Ich hatte zwar ursprünglich nicht vor, im Widerspruch zu Herbert Marcuse dem Künstlerdrama gegenüber dem Künstlerroman literarisch den Vorzug zu geben, aber es ergibt sich doch phänomenologisch das Resultat, dass die Künstlerromane der Gegenwart und deren Derivate ein Problem verschleiern, das in Künstlerdramen der jüngeren Zeit auf unterschiedliche Weise wenigstens zum Ausdruck kommt, dass nämlich, wie es schon bei Hegel heißt,
„in unserem gegenwärtigen Weltzustande das Subjekt [sich] allerdings nach dieser oder jener Seite hin aus sich selber handeln [kann], aber jeder Einzelne [...] doch, wie er sich wenden und drehen möge, einer bestehenden Ordnung der Gesellschaft an[gehört] und [...] nicht als die selbständige, totale und zugleich individuell lebendige Gestalt dieser Gesellschaft selber [erscheint], sondern nur als ein beschränktes Glied derselben. Er handelt deshalb auch nur als befangen in derselben, und das Interesse an solcher Gestalt wie der Gehalt ihrer Zwecke und Tätigkeiten ist unendlich partikulär.“
Was Hegel hier für das Subjekt der Moderne im allgemeinen feststellt, gilt ohne Abstriche auch für den Künstler der Moderne.

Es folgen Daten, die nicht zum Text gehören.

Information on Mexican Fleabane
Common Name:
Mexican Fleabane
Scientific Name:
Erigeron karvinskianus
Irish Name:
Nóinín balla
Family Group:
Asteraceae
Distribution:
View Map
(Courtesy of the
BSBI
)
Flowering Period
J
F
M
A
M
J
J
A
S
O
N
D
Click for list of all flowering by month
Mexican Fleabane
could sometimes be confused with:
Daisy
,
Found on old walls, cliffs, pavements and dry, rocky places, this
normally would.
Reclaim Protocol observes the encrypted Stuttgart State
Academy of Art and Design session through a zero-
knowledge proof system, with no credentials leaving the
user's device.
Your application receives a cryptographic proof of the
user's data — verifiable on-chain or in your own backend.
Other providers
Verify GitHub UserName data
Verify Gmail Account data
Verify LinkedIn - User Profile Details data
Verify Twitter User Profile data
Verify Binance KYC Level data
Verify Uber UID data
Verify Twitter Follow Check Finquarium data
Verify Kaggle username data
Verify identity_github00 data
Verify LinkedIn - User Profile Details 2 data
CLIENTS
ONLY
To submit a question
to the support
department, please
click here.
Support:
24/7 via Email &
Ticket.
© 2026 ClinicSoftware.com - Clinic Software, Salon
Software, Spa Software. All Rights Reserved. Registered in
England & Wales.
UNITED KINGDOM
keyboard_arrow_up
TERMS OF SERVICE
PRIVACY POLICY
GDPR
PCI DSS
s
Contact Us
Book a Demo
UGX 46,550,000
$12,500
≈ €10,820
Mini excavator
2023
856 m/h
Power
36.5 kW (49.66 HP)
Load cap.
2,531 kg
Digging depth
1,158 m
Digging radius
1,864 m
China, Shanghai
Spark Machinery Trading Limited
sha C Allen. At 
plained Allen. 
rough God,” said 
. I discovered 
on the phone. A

Dass er sich bis in unsere Tage dennoch gern als „Wahrsager“ oder „Inkarnation des Menschen schlechthin“ oder „Inbegriff der feineren seelischen Empfindung“ (Wolfgang Ruppert) versteht und vom Publikum dergestalt auch akzeptiert wird, gehört wohl zu den mythologischen Resten in unserer säkularisierten Welt, die eine Kompensation fortbestehender gesellschaftlicher Widersprüche offenbar erleichtern.